1731 In alten Akten geblättert - Der Zug der Salzburger Emigranten 

In den Jahren 1731 bis 1733 und noch darüber hinaus bewegte ein Ereignis die Menschen nicht nur in unserer Region so intensiv, dass es Einzug in die Kirchenbücher und Gerichtsakten hielt: Der Zug der Salzburger Emigranten durch Deutschland bis nach Preußen, wo die Glaubensflüchtlinge mit offenen Toren auf Weisung des Preußenkönigs Friedrich Wilhelm (Soldatenkönig) empfangen wurden. In einer durch die Pest entvölkerten Gegend waren sie als Neusiedler mehr als willkommen! 

Was war geschehen? Im erzkatholischen Salzburger Land lebte eine kleine Minderheit von Protestanten. Diese waren schon immer ein Dorn im Auge des damaligen Salzburger Erzbischofs. Sein im Oktober 1731 verkündetes Emigrationspatent widersprach dem Westfälischen Frieden von 1648, vor allem jedoch der Art und Weise der Ausweisung von Andersgläubigen. So wurde statt der festgelegten drei Jahren Besitzlosen nur acht Tage Abzugsfrist gewährt. Andere Regierungen, sogar der katholische Kaiser, wandten sich gegen diese Festlegungen und erreichten Zeitaufschub. Das war der Zeitpunkt, an dem der Preußenkönig die Aufnahme der Salzburger Protestanten in Ostpreußen verkündete. 

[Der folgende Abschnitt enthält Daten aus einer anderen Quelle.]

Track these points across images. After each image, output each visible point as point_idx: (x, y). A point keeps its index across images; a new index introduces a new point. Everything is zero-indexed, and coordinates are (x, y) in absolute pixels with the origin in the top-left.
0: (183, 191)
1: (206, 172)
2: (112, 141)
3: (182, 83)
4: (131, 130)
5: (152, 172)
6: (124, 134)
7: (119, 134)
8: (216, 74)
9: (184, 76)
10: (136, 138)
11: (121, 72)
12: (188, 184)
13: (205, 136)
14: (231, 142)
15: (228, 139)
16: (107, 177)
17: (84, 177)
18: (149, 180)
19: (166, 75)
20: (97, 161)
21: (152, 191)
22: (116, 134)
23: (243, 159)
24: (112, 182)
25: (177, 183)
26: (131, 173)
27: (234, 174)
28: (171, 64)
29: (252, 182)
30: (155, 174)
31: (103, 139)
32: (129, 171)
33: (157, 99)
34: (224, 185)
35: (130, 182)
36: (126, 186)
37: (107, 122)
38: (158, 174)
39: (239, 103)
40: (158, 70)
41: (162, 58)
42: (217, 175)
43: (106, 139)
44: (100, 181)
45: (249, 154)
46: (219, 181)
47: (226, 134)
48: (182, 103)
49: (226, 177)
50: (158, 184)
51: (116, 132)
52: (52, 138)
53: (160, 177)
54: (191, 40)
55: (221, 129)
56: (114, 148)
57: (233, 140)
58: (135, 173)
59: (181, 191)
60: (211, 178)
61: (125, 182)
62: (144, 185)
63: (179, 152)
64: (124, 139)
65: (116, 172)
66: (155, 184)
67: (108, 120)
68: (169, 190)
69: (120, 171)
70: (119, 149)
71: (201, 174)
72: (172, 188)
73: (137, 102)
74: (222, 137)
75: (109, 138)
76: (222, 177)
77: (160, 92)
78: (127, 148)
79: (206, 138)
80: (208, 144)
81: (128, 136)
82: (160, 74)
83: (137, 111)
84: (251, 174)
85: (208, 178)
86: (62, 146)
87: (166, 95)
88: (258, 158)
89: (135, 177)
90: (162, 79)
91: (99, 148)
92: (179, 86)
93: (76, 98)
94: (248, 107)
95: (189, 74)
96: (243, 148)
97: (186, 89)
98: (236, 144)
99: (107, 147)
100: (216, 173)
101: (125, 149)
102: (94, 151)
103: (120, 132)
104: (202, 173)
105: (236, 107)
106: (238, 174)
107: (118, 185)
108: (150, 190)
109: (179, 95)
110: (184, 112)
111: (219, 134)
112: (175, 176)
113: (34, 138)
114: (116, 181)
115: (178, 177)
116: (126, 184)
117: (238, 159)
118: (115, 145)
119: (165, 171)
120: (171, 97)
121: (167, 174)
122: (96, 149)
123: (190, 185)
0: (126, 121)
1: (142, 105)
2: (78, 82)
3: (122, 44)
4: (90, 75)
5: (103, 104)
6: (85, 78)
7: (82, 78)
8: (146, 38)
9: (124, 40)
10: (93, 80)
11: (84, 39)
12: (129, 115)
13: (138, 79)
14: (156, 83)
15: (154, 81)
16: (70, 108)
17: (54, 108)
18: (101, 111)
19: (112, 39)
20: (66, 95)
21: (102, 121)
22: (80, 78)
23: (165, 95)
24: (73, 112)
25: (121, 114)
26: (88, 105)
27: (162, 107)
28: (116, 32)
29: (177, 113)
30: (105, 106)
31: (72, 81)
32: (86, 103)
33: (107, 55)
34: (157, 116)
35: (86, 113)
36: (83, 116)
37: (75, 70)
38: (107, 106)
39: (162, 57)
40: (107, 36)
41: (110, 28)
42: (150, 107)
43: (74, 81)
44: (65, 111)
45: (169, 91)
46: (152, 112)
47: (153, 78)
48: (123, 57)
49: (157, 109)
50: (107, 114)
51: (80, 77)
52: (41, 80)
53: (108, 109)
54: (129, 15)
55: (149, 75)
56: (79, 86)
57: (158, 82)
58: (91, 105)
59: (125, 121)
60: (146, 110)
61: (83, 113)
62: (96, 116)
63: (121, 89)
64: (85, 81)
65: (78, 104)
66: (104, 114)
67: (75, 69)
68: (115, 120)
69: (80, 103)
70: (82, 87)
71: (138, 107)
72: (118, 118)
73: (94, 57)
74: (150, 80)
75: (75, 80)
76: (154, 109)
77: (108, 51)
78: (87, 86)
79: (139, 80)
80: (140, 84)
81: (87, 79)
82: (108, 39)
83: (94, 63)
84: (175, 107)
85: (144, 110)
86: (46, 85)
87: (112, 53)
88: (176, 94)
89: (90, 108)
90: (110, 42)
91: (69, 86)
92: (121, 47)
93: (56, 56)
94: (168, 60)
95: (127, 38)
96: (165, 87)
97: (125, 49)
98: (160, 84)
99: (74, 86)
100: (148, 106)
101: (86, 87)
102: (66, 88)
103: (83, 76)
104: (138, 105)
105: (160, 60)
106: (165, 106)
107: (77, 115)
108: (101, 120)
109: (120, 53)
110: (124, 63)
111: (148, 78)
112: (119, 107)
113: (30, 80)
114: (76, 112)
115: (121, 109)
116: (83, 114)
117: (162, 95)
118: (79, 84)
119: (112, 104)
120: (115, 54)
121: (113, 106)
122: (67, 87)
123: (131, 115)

Im Frühjahr 1732 brachen diese dann auf. Vom April 1732 an verließ ein Wanderzug nach dem anderen das Salzburger Land. Im Spätsommer 1732 waren es bereits über 20.000 Menschen. Die Marschzüge wurden von preußischen Kommissaren organisiert und führten die Emigranten auf verschiedenen Wegen durch das südliche und mittlere Deutschland zunächst meist nach Berlin. Von dort ging es entweder weiter zum Schiffstransport ab Stettin über die Ostsee oder mit Pferd und Wagen nach Königsberg und weiter in das nordöstliche Ostpreußen. Dieser Zug von Glaubensflüchtlingen erregte die Menschen in den Gegenden, durch die diese zogen. 

Und nun kommt Mihla ins Spiel. 


Die „Gerichtslinde“ auf dem Mihlaer Propel sah 1732 nicht nur die Hinrichtung des Mörders Wräge, sondern auch den Gottesdienst, den der Mihlaer Pfarrer dort für die Salzburger Glaubensflüchtlinge abhielt. 

Sowohl in den Akten des von Harstallschen Gerichts als auch im Mihlaer Kirchenbuch wird über diese Begegnung mit den Salzburgern berichtet. So schreibt der Mihlaer Pfarrer Malsch, dass die Glaubenstreue der Salzburger einen tiefen Eindruck hinterließ. Weiter berichtete er, dass der zweite Zug der Flüchtlinge mit 930 Personen und 95 Wagen (!) am 22. August, von Meiningen kommend Eisenach erreichte und am Tag danach über Stregda weiter nach Mihla zog. Dort wurde auf dem Propel Rast gemacht und die Salzburger erhielten einen Willkommenstrunk. Der Pfarrer hielt einen Gottesdienst unter der Linde ab. Nach einer Abschieds- und Trostrede läuteten die Kirchenglocken, bis der Zug Mihla verlassen hatte. 

Die Salzburger marschierten über Kammerforst, Langula und Dorla weiter nach Mühlhausen. Abschließend bemerkte Pfarrer Malsch, der noch bis 1736 seinen Dienst in Mihla versah, die Erinnerung an diesen Zug von Menschen, die ihre Heimat verloren hatten, aber trotzdem treu zu ihrem Glauben standen, blieb für lange Zeit im Gedächtnis der Mihlaer.